Northern rail strike brings fresh disruption for passengers

Josh Halliday North of England correspondent
Northern said it would run as many services as possible between 7am and 7pm but warned that it would run fewer services during the strikes. Photograph: Martin Rickett/PA

Passengers on Northern rail services are facing further travel misery on Tuesday with a fresh strike in a long-running dispute over guards on trains.

Members of the RMT union are staging a 24-hour walkout, with further stoppages planned for Thursday and Saturday.

Northern said it would run as many services as possible between 7am and 7pm but warned that it would run fewer services during the strikes.

Northern’s regional director for its western region, Sharon Keith, said: “On each day of the strike action we will be running fewer services and expect those services we do operate to be extremely busy.

“It is, therefore, vital that anyone thinking of travelling with Northern on Tuesday, Thursday or Saturday plans their journey carefully.”

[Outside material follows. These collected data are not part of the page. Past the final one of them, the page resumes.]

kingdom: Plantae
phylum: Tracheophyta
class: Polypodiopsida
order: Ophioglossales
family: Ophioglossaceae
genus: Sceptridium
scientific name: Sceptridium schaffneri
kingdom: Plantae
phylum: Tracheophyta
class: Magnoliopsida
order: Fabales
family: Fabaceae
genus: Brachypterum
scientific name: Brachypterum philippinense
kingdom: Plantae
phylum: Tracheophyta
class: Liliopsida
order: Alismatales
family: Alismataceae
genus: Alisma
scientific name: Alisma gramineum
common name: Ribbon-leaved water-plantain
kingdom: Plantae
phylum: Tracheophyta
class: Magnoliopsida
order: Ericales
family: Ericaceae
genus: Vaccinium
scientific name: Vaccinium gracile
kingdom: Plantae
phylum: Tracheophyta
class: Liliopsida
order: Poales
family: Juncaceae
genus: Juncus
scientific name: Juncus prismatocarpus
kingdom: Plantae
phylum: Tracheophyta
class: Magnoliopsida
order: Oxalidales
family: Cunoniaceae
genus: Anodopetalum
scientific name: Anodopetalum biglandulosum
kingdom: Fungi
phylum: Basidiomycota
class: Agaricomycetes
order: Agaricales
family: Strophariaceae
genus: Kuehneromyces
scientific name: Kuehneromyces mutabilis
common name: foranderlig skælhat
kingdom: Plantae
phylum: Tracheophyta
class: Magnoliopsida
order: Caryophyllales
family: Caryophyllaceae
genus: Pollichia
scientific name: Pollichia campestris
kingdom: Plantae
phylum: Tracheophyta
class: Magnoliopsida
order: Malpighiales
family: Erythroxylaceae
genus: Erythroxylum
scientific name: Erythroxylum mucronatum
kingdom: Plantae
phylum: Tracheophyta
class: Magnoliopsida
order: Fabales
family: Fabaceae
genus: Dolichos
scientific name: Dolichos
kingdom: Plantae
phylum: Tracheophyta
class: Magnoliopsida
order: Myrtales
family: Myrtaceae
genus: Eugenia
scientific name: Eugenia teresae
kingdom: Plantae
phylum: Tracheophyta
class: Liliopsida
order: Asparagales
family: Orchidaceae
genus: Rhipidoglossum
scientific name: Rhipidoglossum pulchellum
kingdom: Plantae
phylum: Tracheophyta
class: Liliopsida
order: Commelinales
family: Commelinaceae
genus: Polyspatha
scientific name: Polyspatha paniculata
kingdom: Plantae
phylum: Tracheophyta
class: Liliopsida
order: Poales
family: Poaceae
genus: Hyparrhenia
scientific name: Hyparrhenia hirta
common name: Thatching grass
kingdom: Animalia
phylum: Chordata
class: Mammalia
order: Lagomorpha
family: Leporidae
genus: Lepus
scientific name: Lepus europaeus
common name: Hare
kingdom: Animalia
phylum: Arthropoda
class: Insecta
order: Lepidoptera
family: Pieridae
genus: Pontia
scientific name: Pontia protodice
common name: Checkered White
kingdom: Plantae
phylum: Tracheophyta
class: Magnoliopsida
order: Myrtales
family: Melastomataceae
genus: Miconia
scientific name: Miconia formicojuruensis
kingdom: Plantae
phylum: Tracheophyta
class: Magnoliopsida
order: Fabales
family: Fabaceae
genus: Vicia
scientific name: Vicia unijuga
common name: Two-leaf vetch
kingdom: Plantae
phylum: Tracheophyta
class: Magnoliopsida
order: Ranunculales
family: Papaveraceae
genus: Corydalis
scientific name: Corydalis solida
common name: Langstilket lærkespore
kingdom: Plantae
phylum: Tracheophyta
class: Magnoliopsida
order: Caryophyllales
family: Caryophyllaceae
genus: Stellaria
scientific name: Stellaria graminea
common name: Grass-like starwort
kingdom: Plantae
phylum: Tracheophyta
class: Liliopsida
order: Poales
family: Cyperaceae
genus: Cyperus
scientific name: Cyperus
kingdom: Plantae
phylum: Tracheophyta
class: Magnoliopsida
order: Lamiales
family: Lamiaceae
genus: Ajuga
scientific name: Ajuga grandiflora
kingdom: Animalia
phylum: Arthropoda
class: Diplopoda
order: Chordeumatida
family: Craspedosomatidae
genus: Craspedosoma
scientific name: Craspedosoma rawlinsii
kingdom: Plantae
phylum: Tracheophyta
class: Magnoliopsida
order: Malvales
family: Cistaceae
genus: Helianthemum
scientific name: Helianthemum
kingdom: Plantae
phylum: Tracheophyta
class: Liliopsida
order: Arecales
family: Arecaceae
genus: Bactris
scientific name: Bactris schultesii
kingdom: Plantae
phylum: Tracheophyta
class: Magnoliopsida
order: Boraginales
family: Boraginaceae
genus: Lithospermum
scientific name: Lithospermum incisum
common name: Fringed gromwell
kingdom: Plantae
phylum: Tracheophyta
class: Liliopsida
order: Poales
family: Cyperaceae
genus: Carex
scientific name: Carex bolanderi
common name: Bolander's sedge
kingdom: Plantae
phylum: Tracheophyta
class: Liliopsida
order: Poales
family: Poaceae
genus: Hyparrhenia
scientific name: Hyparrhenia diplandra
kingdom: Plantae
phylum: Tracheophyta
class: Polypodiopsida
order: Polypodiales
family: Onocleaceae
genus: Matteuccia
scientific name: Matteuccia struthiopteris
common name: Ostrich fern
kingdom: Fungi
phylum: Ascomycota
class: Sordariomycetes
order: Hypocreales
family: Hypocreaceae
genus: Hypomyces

The walkout is expected to bring further travel misery for passengers who have faced weeks of disruption, including hundreds of cancelled services, after the introduction of a new timetable caused chaos across the network.

As the strike began on Tuesday morning, passengers complained of overcrowded trains and insufficient rail replacement buses for rush hour services across the north of England.

Meanwhile, Northern workers mounted picket lines outside stations as RMT said they continued to receive the backing of the public.

The RMT general secretary, Mick Cash, said: “It’s another day and another rail scandal under [the transport secretary] Chris Grayling.

“Instead of propping up a foreign-owned company in its fight against British workers, Chris Grayling should be allowing meaningful discussions to take place which would allow passengers to keep a second member of staff on every train.”

A Department for Transport spokesman said: “This dispute is not about jobs or safety. Guards have been guaranteed their jobs and the independent rail regulator has ruled that driver-controlled trains, which have been used in this country for 30 years, are safe.

“We urge the union to abandon these strikes, work with the train operator and make passengers’ services their number one priority.”